– Мейзи, пойдём со мной, и я покажу тебе, как велик мир. Работа всё одно, что хлеб насущный – это ясно само собой. Но постарайся понять, ради чего ты работаешь. Я знаю райские уголки, куда мог бы тебя взять, – хотя бы маленький архипелаг южнее экватора. Плывёшь туда по штормовым волнам много недель, и океанская глубь черна, а ты, словно вперёдсмотрящий, глядишь вдаль изо дня в день, и, когда видишь, как восходит солнце, становится страшно – так пустынен океан.
– Но кому же все-таки становится страшно – тебе или солнцу?
– Солнцу, само собой. А в океанской пучине раздаётся гул, и с небес тоже доносятся какие-то звуки. На острове растут орхидеи, которые смотрят на тебя так выразительно, разве только сказать ничего не умеют. Там, с высоты трехсот футов, обрушивается водопад, и прозрачно-зеленые его струи увенчаны кружевной серебристой пеной; в скалах роятся миллионы диких пчёл; и с пальм, глухо ударяясь оземь, падают крупные кокосовые орехи; и ты приказываешь служанке с кожей цвета слоновой кости подвесить меж дерев длинный жёлтый гамак, украшенный, словно спелый маис, пышными кистями, и ложишься в него, и слушаешь, как жужжат пчелы и шумит водопад, и засыпаешь под этот шум…
Это показалось красивым, хотя так, конечно, не бывает (после наглого вранья херсонесской гадалки Ахматова научилась более трезво смотреть на подобные жизненные возможности). Что же касается Гумилёва, то Ахматова вскоре с удивлением обнаружила в себе некоторую зависимость от их встреч и литературных бесед. Следовало признать, что только с ним можно было теперь так же долго и увлечённо беседовать о книгах и стихах, как она уже привыкла летом в Одессе беседовать с Фёдоровым и его гостями. Правда, в отличие от Фёдорова, Гумилёв не рассыпался в комплиментах, не клялся поминутно в вечной любви и, чинно шагая рядом по аллеям Екатерининского парка, не обнаруживал ровно никаких признаков страсти – лишь в загадочно-неправильных чертах иконописного лица, мелькало иногда что-то лукавое, азиатское.

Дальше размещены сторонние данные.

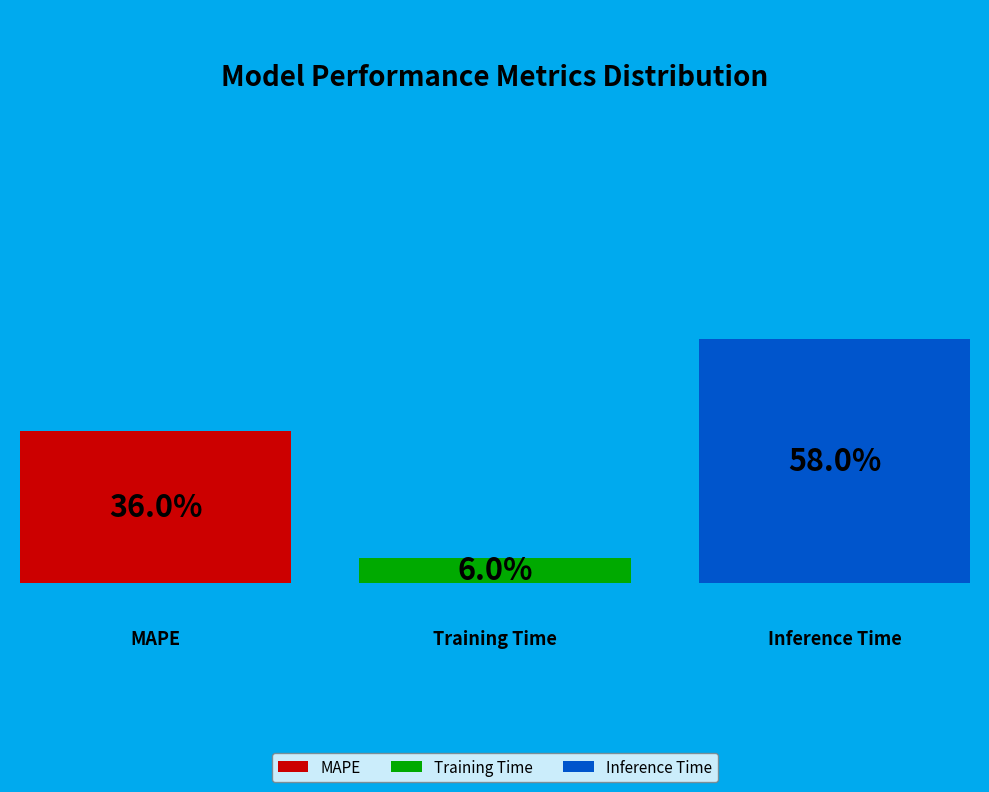

To the nearest percent, what is the combined percentage of MAPE and Training Time?

42%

Наступал вечер. Позади остались Адмиралтейство и Турецкие бани, в которых никогда не мылись ни турки, ни русские; где-то вдали, за деревьями, вдоль Парковой улицы сияли электрические фонари. Башня чернела перед ними, заслоняя громадой своих живописно обрушенных стен и земляного вала матово-синее чистое осеннее небо:
– Похоже на дворец великанов…
Через циклопическую арку бредового создания Фельтена[206]

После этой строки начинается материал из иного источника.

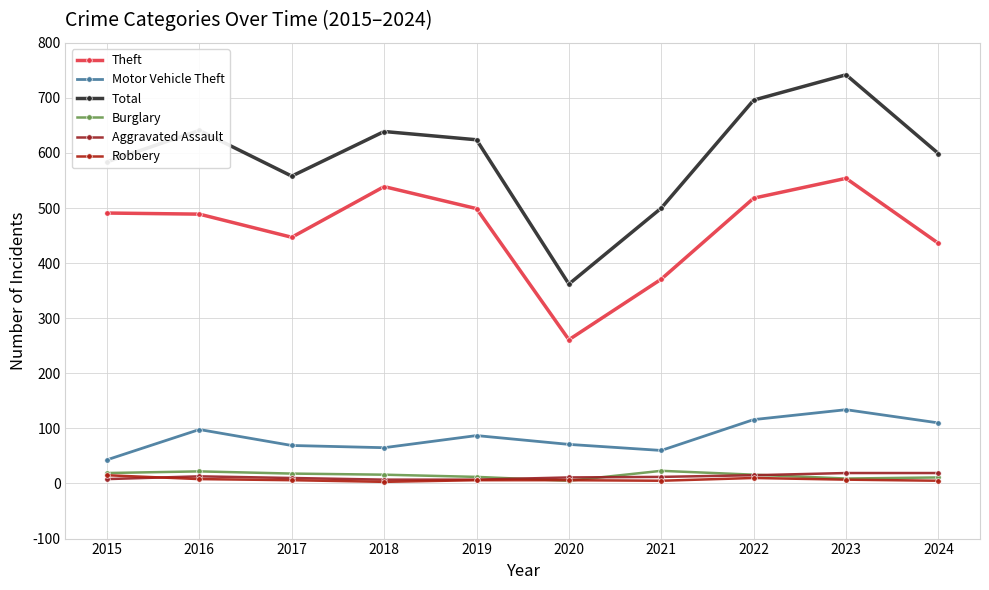

What is the value of the Aggravated Assault point at the 2nd from the left?

13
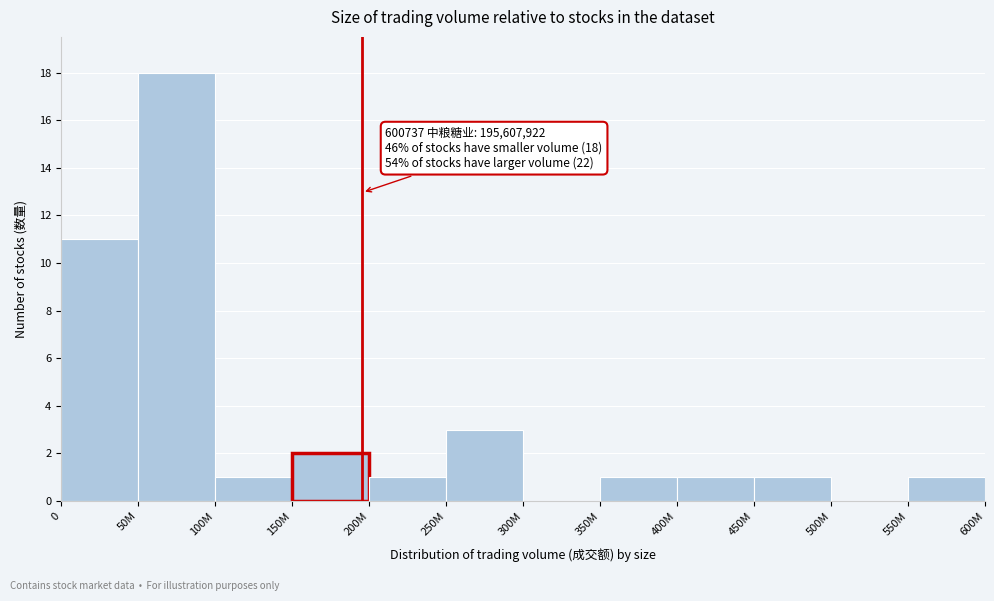

What is the change in value from 50M to 200M?

-17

они проникли в узкий коридор, из которого винтообразный пандус вёл на верхнюю площадку. Весь парк был теперь перед ними; за стрельчатыми арками павильона поднималась дубовая роща, скрывавшая Орловские ворота, а прямо внизу, на дне обрыва, брыкался игрушечный рыжий кирасирский конь, которого умело усмирял крохотный седок:На Широкой Ахматова кротко выслушала всё, что Андрей Антонович думал о её «декадентских прогулках». В последнее время, появляясь в Царском Селе, отец семейства общался с домашними исключительно громогласно, срываясь поминутно на крики и ругань. Однако главным возмутителем спокойствия в семье Горенко этой осенью была, всё-таки, не Ахматова, а старшая сестра Инна. Былая смиренница, получив вместе с серебряной медалью Мариинской гимназии аттестат зрелости, вдруг взбунтовалась, твёрдо заявив родителям о своём непреклонном решении немедленно сочетаться узами законного брака с Сергеем Владимировичем фон Штейном.